By Kate Kelland LONDON (Reuters) - A Briton suspected of suffering from foot-and-mouth may have contracted the disease when a rotting carcass he was carrying exploded, spraying entrails into his mouth, government officials said on Tuesday.

Officials released the gruesome description of how a slaughterman in northern England may have caught the virulent livestock disease in an attempt to show the ``unusual circumstances'' surrounding the suspected human case.

``My understanding is that (the man) was moving a decomposing carcass of a cow and that carcass exploded and the fluid went into his mouth,'' Prime Minister Tony Blair's spokesman told reporters on Tuesday.

``I only say this to illustrate how highly unusual the circumstances were regarding this potentially contraction.''

Britain's tourism board scrambled to instill confidence among visitors as the industry reeled from the blow of a suspected case of foot-and-mouth disease in a human being.

Tests results on the man -- who had been working in Cumbria, northern England, where foot-and-mouth has spread like wildfire through livestock -- were due late on Wednesday.

If confirmed, it will be the first case of human foot-and-mouth in Britain since the last outbreak of the disease here in 1966-67. There is no evidence the disease can be passed from person to person.

Health officials said foot-and-mouth was no more serious in humans than in animals. It is not fatal, and symptoms resemble those of mild flu.
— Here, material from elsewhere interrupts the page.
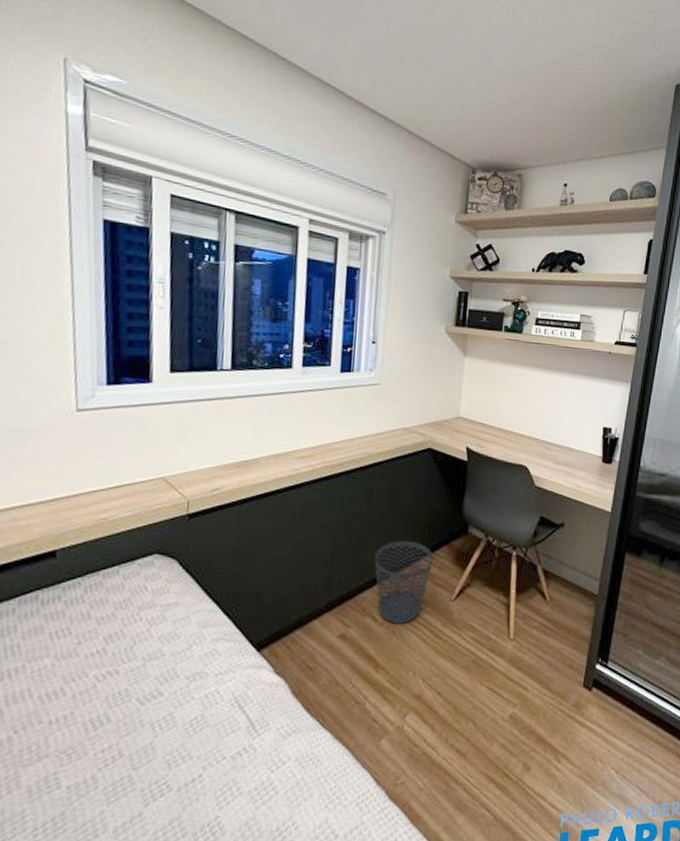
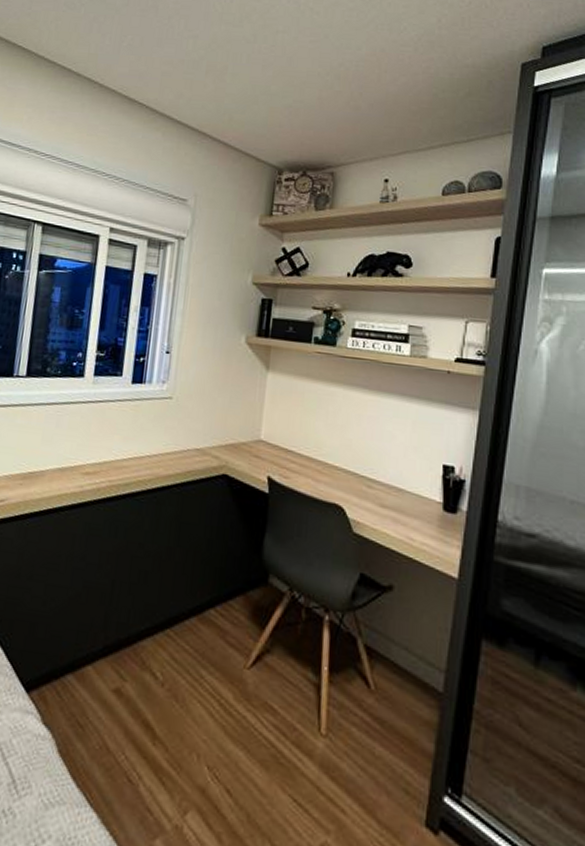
wastebasket: present [374,540,433,624] -> none [157,582,226,688]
The spread of foot-and-mouth disease among animals in Britain has slowed although 1,452 farm sites are infected.

The British Tourist Board said the suspected human case was ''obviously not good news'' but said it would continue to reassure visitors that the risk to them was minimal.

Potential visitors from around the world have already been deterred by television footage of the mass burial and burning of almost two million slaughtered animals.

Inquiry Into Cancer Risk

Environmental campaigners say a far greater risk may come from potentially cancer-causing chemicals being spread by the vast funeral pyres of carcasses burning day and night across the country.

The government launched an inquiry on Monday after a newspaper reported that unpublished government figures showed that over a six-week period, in which some 500,000 animals had been burned, 2.2 ounces of deadly dioxins had been emitted into the air.

Dioxins are carcinogens 1,000 times more lethal than arsenic, and a suspected cause of birth defects.

Health Secretary Alan Milburn was due to make a statement later on Tuesday on the health effects of the pyres.

The Isle of Man TT motorcycle races became the latest victim of the foot-and-mouth epidemic on Tuesday. The two-week race meeting set to begin on May 28 was called off by the island's government because of fears that 40,000 visiting race fans could spread the livestock infection, a government spokesman said.

The Isle of Man has so far remained free of the disease.

Britain's Ministry of Agriculture said it had lifted movement restrictions on around 1,900 farms in regions of England were the disease appears to have been stamped out.